关于自定义sparkSQL数据源(Hbase)操作中遇到的坑
自定义sparkSQL数据源的过程中,需要对sparkSQL表的schema和Hbase表的schema进行整合;
对于spark来说,要想自定义数据源,你可以实现这3个接口:
BaseRelation 代表了一个抽象的数据源。该数据源由一行行有着已知schema的数据组成(关系表)。
TableScan 用于扫描整张表,将数据返回成RDD[Row]。
RelationProvider 顾名思义,根据用户提供的参数返回一个数据源(BaseRelation)。
当然,TableScan其实是最粗粒度的查询,代表一次性扫描整张表,如果有需求,更细粒度在数据源处过滤掉数据,可以实现:
PrunedScan:可以列剪枝
PrunedFilteredScan:列剪枝 + 过滤
所以,如果对接Hbase的话,就定义一个Hbase的relation
class DefaultSource extends RelationProvider {
def createRelation(sqlContext: SQLContext, parameters: Map[String, String]) = {
HBaseRelation(parameters)(sqlContext)
}
}
case class HBaseRelation(@transient val hbaseProps: Map[String,String])(@transient val sqlContext: SQLContext) extends BaseRelation with Serializable with TableScan{ val hbaseTableName = hbaseProps.getOrElse("hbase_table_name", sys.error("not valid schema"))
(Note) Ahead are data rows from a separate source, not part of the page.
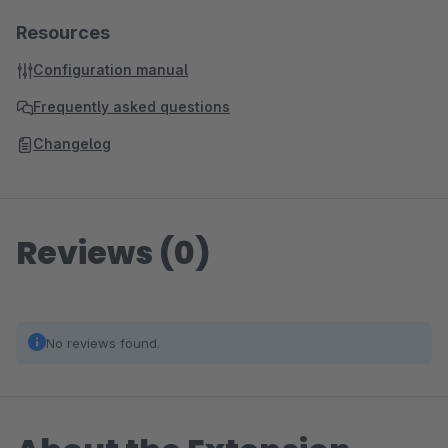
Resources
Configuration manual
Frequently asked questions
Changelog
Reviews (0)
No reviews found.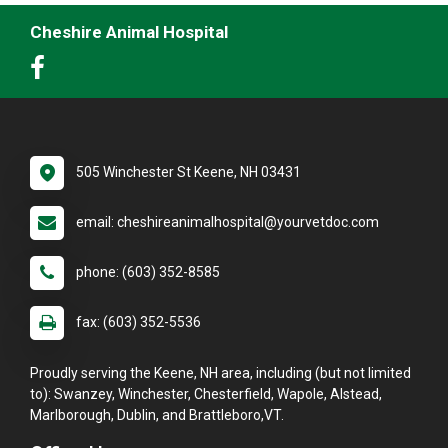
Cheshire Animal Hospital
505 Winchester St Keene, NH 03431
email: cheshireanimalhospital@yourvetdoc.com
phone: (603) 352-8585
fax: (603) 352-5536
Proudly serving the Keene, NH area, including (but not limited
to): Swanzey, Winchester, Chesterfield, Wapole, Alstead,
Marlborough, Dublin, and Brattleboro,VT.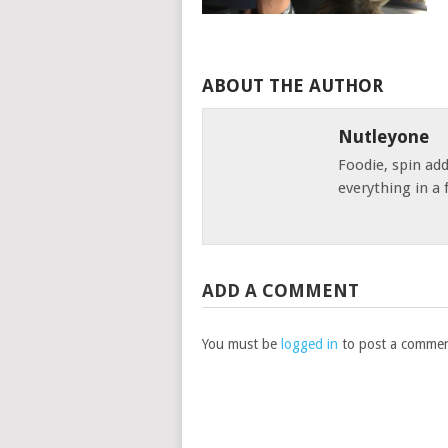
ABOUT THE AUTHOR
Nutleyone
Foodie, spin add
everything in a 
ADD A COMMENT
You must be
logged in
to post a commen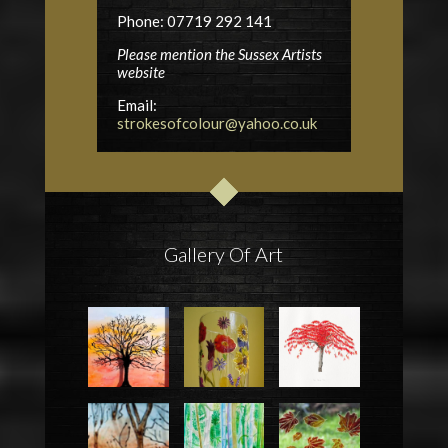
Phone: 07719 292 141
Please mention the Sussex Artists
website
Email:
strokesofcolour@yahoo.co.uk
Gallery Of Art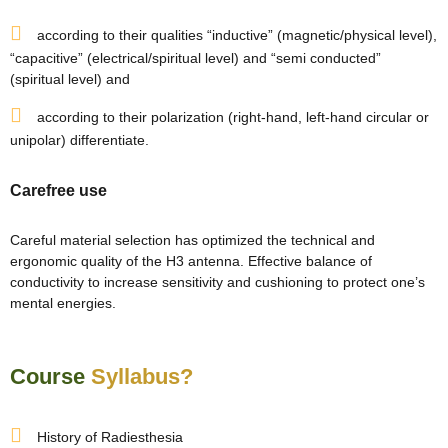
re
according to their qualities “inductive” (magnetic/physical level),
“capacitive” (electrical/spiritual level) and “semi conducted”
ase
(spiritual level) and
according to their polarization (right-hand, left-hand circular or
unipolar) differentiate.
Carefree use
Careful material selection has optimized the technical and
ergonomic quality of the H3 antenna. Effective balance of
or Plot
conductivity to increase sensitivity and cushioning to protect one’s
ANTENNA
mental energies.
Course
Syllabus?
History of Radiesthesia
astu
val hbaseTableSchema = hbaseProps.getOrElse("hbase_table_schema", sys.error("not valid schema"))
val registerTableSchema = hbaseProps.getOrElse("sparksql_table_schema", sys.error("not valid schema"))
val rowRange = hbaseProps.getOrElse("row_range", "->")
//get star row and end row
val range = rowRange.split("->",-1)
val startRowKey = range(0).trim
val endRowKey = range(1).trim
val tempHBaseFields = extractHBaseSchema(hbaseTableSchema) //do not use this, a temp field
val registerTableFields = extractRegisterSchema(registerTableSchema)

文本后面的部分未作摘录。